***** GIVEN RECORDS
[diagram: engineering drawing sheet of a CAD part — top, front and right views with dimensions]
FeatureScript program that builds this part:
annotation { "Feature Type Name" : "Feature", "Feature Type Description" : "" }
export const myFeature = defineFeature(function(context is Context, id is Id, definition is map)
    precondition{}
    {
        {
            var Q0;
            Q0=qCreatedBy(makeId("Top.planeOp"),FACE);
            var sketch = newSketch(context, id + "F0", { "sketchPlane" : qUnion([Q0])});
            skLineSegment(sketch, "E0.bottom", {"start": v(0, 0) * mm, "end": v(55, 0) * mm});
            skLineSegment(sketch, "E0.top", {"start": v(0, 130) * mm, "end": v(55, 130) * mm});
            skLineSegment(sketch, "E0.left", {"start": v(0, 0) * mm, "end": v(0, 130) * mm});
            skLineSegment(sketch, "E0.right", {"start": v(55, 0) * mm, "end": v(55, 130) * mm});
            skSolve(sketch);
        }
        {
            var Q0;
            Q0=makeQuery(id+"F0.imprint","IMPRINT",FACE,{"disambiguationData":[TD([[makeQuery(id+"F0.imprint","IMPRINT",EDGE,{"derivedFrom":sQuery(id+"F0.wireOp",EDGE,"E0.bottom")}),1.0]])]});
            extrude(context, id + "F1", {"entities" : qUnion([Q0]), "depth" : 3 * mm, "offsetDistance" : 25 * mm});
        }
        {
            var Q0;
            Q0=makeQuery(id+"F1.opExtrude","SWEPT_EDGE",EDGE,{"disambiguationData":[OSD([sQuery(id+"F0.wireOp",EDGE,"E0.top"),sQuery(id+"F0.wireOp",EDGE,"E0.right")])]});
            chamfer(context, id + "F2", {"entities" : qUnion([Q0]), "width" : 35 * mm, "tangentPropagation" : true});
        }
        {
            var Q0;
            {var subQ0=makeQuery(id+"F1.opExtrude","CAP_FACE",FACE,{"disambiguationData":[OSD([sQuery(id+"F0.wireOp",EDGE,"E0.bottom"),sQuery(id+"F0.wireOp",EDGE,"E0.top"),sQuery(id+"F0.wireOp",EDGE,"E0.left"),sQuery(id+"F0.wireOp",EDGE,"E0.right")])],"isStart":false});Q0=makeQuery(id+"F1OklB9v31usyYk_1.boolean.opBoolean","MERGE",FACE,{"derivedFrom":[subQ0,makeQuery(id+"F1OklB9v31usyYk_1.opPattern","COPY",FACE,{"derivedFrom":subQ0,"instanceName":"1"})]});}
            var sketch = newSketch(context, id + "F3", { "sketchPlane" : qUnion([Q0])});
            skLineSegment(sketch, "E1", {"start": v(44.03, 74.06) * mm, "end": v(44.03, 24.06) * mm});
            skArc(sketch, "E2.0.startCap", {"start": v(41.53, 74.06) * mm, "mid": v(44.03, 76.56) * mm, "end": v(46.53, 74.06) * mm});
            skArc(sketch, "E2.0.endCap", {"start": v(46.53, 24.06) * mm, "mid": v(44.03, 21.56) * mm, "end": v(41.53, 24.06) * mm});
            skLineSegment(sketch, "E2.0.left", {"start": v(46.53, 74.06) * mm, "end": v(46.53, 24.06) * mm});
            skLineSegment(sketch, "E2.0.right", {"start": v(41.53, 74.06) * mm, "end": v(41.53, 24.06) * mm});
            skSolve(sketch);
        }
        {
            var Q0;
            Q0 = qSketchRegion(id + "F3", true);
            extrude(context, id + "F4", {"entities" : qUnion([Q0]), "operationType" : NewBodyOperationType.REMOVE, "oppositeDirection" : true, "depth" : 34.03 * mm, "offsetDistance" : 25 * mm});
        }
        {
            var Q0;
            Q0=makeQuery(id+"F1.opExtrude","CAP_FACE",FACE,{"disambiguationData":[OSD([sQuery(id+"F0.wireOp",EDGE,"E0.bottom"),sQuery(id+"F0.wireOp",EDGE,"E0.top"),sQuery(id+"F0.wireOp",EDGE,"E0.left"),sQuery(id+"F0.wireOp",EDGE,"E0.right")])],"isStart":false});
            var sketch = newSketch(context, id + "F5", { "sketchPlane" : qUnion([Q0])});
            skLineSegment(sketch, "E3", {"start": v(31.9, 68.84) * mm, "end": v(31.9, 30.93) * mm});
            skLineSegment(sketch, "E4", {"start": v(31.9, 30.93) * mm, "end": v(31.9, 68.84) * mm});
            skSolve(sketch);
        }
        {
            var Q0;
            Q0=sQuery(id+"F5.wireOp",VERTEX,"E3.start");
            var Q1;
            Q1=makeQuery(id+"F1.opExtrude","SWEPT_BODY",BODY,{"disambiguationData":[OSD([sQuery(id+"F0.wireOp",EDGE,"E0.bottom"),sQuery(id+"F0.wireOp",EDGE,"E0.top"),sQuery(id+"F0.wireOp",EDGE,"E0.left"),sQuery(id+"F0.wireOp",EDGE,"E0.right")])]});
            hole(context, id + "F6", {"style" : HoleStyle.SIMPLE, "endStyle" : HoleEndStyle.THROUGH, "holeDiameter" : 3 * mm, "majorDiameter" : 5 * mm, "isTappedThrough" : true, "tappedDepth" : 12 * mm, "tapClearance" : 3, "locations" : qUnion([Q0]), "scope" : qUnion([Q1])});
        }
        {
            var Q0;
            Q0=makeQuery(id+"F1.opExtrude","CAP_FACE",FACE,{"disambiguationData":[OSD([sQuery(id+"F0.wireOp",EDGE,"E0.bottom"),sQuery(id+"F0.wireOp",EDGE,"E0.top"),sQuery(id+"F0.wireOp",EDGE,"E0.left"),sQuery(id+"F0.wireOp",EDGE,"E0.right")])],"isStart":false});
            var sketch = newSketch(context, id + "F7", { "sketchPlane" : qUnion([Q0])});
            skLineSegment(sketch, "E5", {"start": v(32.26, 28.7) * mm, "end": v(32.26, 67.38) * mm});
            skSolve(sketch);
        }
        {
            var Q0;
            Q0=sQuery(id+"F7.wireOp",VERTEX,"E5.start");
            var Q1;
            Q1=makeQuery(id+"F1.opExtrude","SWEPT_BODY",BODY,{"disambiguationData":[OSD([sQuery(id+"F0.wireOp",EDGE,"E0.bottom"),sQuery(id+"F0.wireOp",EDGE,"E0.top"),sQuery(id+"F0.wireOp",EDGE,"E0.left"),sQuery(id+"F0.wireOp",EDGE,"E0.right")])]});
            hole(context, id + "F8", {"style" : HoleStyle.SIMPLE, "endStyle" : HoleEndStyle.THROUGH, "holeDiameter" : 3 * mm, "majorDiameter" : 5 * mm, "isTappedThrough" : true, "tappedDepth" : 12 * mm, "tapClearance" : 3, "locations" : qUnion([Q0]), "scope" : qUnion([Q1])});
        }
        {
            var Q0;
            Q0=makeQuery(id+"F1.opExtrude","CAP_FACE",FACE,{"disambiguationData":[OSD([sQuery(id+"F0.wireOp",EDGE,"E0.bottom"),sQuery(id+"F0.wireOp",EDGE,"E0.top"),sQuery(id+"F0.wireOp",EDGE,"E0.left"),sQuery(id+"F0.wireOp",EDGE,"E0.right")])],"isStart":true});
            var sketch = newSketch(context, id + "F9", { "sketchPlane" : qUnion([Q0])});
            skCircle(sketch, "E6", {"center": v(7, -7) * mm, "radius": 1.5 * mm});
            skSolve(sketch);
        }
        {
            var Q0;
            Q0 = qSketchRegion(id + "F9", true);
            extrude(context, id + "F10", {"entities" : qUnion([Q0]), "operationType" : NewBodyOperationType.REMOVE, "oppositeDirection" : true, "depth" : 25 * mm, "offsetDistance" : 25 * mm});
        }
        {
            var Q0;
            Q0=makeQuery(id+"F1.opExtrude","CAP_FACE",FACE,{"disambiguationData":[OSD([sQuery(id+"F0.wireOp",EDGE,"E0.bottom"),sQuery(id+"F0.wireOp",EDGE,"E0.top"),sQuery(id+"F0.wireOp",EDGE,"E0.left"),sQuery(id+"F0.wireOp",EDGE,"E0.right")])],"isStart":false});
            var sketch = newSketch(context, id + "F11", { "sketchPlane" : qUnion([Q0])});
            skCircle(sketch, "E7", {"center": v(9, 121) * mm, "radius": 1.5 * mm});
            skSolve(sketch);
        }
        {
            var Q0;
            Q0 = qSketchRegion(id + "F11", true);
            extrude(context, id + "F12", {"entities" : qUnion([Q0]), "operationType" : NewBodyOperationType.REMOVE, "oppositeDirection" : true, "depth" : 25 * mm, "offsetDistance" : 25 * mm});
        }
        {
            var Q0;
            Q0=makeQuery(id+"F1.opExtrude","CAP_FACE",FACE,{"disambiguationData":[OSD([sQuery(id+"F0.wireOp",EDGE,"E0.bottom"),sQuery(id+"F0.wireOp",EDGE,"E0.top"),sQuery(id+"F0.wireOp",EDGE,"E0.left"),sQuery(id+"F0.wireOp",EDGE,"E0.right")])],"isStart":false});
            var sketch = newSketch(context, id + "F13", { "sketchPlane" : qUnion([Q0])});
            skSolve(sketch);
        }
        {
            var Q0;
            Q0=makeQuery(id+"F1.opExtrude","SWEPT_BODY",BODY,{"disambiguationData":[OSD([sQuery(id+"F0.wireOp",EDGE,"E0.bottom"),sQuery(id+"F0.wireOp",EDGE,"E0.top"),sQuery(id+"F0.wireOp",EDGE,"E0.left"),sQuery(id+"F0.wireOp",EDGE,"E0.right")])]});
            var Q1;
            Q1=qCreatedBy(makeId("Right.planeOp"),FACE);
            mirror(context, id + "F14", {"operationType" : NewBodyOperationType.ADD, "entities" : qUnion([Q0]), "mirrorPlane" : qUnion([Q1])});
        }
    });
**********
THE REQUEST ->
Turn the lines of the items into a JSON list of strings, one string per line and no blank lines. Start at the very first line and end with the line that contains "export const myFeature".

ANSWER FOR THE TASK ->
[
  "[diagram: engineering drawing sheet of a CAD part — top, front and right views with dimensions]",
  "FeatureScript program that builds this part:",
  "annotation { \"Feature Type Name\" : \"Feature\", \"Feature Type Description\" : \"\" }",
  "export const myFeature = defineFeature(function(context is Context, id is Id, definition is map)"
]